-- WHAT YOU NEED TO DO --
Could you write out the Pentapycnon sea spider passage word for word, from "For example, Pentapycnon" to "mm in length."?

-- PROVIDED TEXT --

★ ★ ★ ★ ★ ★ ★

This sea spider shares many traits with the other two species in the ten-legged genus Pentapycnon, P. bouvieri and P. geayi. For example, all three Pentapycnon species feature not only five leg pairs but also bodies and legs that are short and stout. Furthermore, ovigers are present in the males of all three species, and each oviger features several segments and a curved terminal claw. Moreover, the trunk in all three species is fully segmented.

The species P. charcoti shares a more extensive set of traits, however, with the species P. bouvieri than with the species P. geayi. For example, the ovigers each feature nine segments and a slightly curved claw in both P. charcoti and P. bouvieri but only seven segments and a markedly curved claw in P. geayi. Furthermore, the surface of P. geayi is markedly reticulated but the surfaces of P. charcoti and P. bouvieri are not.

The species P. charcoti can be distinguished from the species P. bouvieri, however, based on other traits. For example, the proboscis in P. bouvieri lacks the dilated collar and tubercles that appear at the distal end of the proboscis in P. charcoti, so the proboscis in P. bouvieri reaches the maximum diameter only in the middle. Furthermore, P. bouvieri is larger, with a trunk that can range not only from 18.5 mm to 25.3 mm in length but also from 11.4 mm to 17.2 mm in width, reaching more than three times the maximum width recorded in P. charcoti. The proboscis in P. bouvieri is also notably longer, almost as long as the trunk. This proboscis can range from 11.7 mm to 21.6 mm in length, reaching more than twice the maximum length recorded in P. charcoti.

== Phylogeny ==
In 2007, a phylogenetic analysis of 63 species of sea spiders based on morphology and molecular data found Pentapycnon charcoti nested among species of Pycnogonum, another genus in the family Pycnogonidae, in a phylogenetic tree of the class Pycnogonida. In particular, this analysis placed Pentapycnon charcoti in a clade with Pycnogonum diceros, with this clade forming a sister group for Pycnogonum stearnsi. Thus, the eight-legged genus Pycnogonum is paraphyletic with respect to the ten-legged genus Pentapycnon.

Furthermore, in 2023, a phylogenetic analysis of 141 species of sea spiders based on molecular data placed two species of Pentapycnon on two different branches of a phylogenetic tree, each with different species of Pycnogonum forming a sister group. Thus, the genus Pentapycnon is polyphyletic. This evidence suggests that species of Pentapycnon descended from ancestors with eight legs and that the species Pentapycnon charcoti may be more closely related to some eight-legged Pycnogonum species than to some ten-legged Pentapycnon species.

For example, Pentapycnon charcoti shares many traits with its close relative Pycnogonum diceros, the eight-legged sea spider that most closely resembles Pentapycnon charcoti. Both of these species feature ovigers with nine segments and a terminal claw. In both species, the proboscis not only features a dorsal tubercle but is also dilated near the distal end with additional tubercles. Both species feature not only small spines on the ventral surface of the propodus but also a dense patch of sharp spines on the tarsus. These two species are also similar in size, with Pycnogonum diceros featuring a trunk that ranges from 9.0 mm to 15.0 mm in length and a proboscis that ranges from 7.0 mm to 9.0 mm in length.

★ ★ ★ ★ ★ ★ ★

-- LISTED ENTRIES --
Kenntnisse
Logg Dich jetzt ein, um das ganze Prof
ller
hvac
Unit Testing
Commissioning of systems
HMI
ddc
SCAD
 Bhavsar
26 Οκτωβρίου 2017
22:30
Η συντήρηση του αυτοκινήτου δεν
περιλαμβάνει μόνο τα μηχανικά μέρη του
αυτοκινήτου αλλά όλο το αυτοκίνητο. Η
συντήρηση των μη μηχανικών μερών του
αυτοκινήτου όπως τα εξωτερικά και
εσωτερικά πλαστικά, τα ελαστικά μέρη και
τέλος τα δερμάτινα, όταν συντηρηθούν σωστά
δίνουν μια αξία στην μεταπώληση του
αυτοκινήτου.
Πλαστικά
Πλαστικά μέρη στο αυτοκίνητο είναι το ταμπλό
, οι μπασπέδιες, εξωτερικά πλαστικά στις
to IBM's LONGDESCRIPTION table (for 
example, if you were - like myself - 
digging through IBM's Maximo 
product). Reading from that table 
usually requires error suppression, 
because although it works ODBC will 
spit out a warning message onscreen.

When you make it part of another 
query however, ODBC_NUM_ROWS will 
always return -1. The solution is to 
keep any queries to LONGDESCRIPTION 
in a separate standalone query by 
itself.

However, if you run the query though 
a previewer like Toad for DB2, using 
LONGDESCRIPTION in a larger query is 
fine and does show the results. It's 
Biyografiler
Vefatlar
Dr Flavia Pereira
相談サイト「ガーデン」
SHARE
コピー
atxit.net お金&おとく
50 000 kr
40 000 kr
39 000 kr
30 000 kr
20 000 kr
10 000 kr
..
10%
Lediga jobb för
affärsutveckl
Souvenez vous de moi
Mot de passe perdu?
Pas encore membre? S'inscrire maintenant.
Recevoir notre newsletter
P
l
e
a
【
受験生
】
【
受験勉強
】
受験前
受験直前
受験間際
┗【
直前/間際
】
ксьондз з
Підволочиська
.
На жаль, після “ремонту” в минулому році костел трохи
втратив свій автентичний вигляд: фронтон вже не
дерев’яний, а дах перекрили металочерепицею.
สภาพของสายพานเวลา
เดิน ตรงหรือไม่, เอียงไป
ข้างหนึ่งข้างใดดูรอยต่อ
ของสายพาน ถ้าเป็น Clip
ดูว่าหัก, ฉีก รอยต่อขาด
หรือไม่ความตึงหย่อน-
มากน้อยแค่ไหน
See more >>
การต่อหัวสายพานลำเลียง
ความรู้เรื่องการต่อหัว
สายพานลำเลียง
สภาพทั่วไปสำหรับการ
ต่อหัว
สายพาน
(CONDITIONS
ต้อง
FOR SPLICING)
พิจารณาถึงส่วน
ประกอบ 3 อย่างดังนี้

★ ★ ★ ★ ★ ★ ★

-- SOLUTION FOR THIS TASK --
For example, Pentapycnon charcoti shares many traits with its close relative Pycnogonum diceros, the eight-legged sea spider that most closely resembles Pentapycnon charcoti. Both of these species feature ovigers with nine segments and a terminal claw. In both species, the proboscis not only features a dorsal tubercle but is also dilated near the distal end with additional tubercles. Both species feature not only small spines on the ventral surface of the propodus but also a dense patch of sharp spines on the tarsus. These two species are also similar in size, with Pycnogonum diceros featuring a trunk that ranges from 9.0 mm to 15.0 mm in length and a proboscis that ranges from 7.0 mm to 9.0 mm in length.